According to WHO, the latest discovery makes it the third outbreak in the province since 2018.

“So far, just one case has been confirmed. The patient, a 31-year-old man, began experiencing symptoms on 5 April and after more than a week of care at home, sought treatment at a local health facility.”

“On 21 April, the patient was admitted to an Ebola treatment centre for intensive care but died later that day. Having recognised the symptoms, health workers immediately submitted samples to test for Ebola virus disease,” said the UN agency in a statement issued on Saturday.

WHO, however, noted that investigations are ongoing to determine the source of the outbreak.

The WHO Africa Director, Dr Matshidiso Moeti, said the disease has had a two-week head start, stressing the need for urgent action.

“Time is not on our side,” she said, adding that, “the positive news is that health authorities in the Democratic Republic of the Congo have more experience than anyone else in the world at controlling Ebola outbreaks quickly.”

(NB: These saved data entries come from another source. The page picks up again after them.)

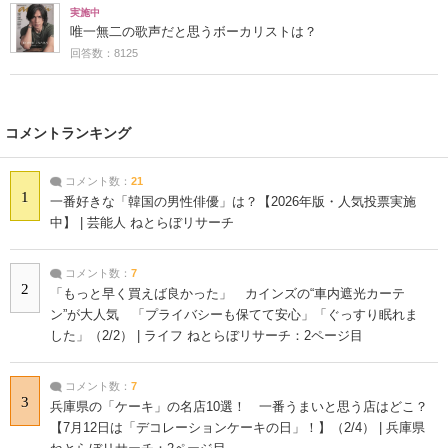
実施中
唯一無二の歌声だと思うボーカリストは？
回答数：8125
コメントランキング
コメント数：
21
1
一番好きな「韓国の男性俳優」は？【2026年版・人気投票実施
中】 | 芸能人 ねとらぼリサーチ
コメント数：
7
2
「もっと早く買えば良かった」 カインズの“車内遮光カーテ
ン”が大人気 「プライバシーも保てて安心」「ぐっすり眠れま
した」（2/2） | ライフ ねとらぼリサーチ：2ページ目
コメント数：
7
3
兵庫県の「ケーキ」の名店10選！ 一番うまいと思う店はどこ？
【7月12日は「デコレーションケーキの日」！】（2/4） | 兵庫県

In addition to the government’s efforts, WHO said its experts are supporting the national authorities to “ramp up key outbreak response areas including testing, contact tracing, infection prevention and control, treatment as well as working with communities to support the public health measures to prevent infections.”

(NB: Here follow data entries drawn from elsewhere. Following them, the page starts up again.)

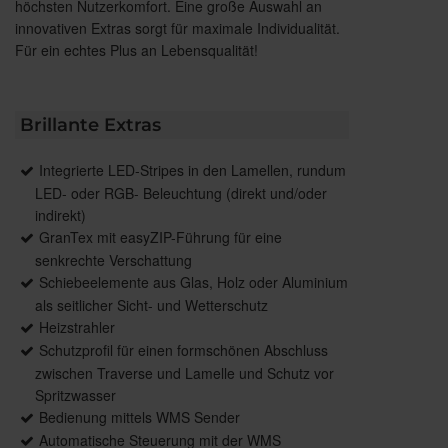
höchsten Nutzerkomfort. Eine große Auswahl an
innovativen Extras sorgt für maximale Individualität.
Für ein echtes Plus an Lebensqualität!
Brillante Extras
Integrierte LED-Stripes in den Lamellen, rundum
LED- oder RGB- Beleuchtung (direkt und/oder
indirekt)
GranTex mit easyZIP-Führung für eine
senkrechte Verschattung
Schiebeelemente aus Glas, Holz oder Aluminium
als seitlicher Sicht- und Wetterschutz
Heizstrahler
Schutzprofil für einen formschönen Abschluss
zwischen Traverse und Lamelle und Schutz vor
Spritzwasser
Bedienung mittels WMS Sender
Automatische Steuerung mit der WMS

Also, vaccines will be sent to Mbandaka and administered through the ‘ring vaccination’ strategy, the agency announced.

“Many people in Mbandaka are already vaccinated against Ebola, which should help reduce the impact of the disease,” said Dr Moeti. “All those who were vaccinated during the 2020 outbreak will be revaccinated.”

Ebola virus disease, formerly known as Ebola haemorrhagic fever, is a rare but severe illness transmitted to people from wild animals.

It spreads in the human population through human-to-human transmission and its fatality rates have varied from 25 per cent to 90 per cent in the past.

While it first broke in 1976, West Africa experienced the largest Ebola outbreak between 2014-and 2016.

Based on the latest record, DR Congo, a Central African nation, is experiencing its fourteenth Ebola outbreak since 1976.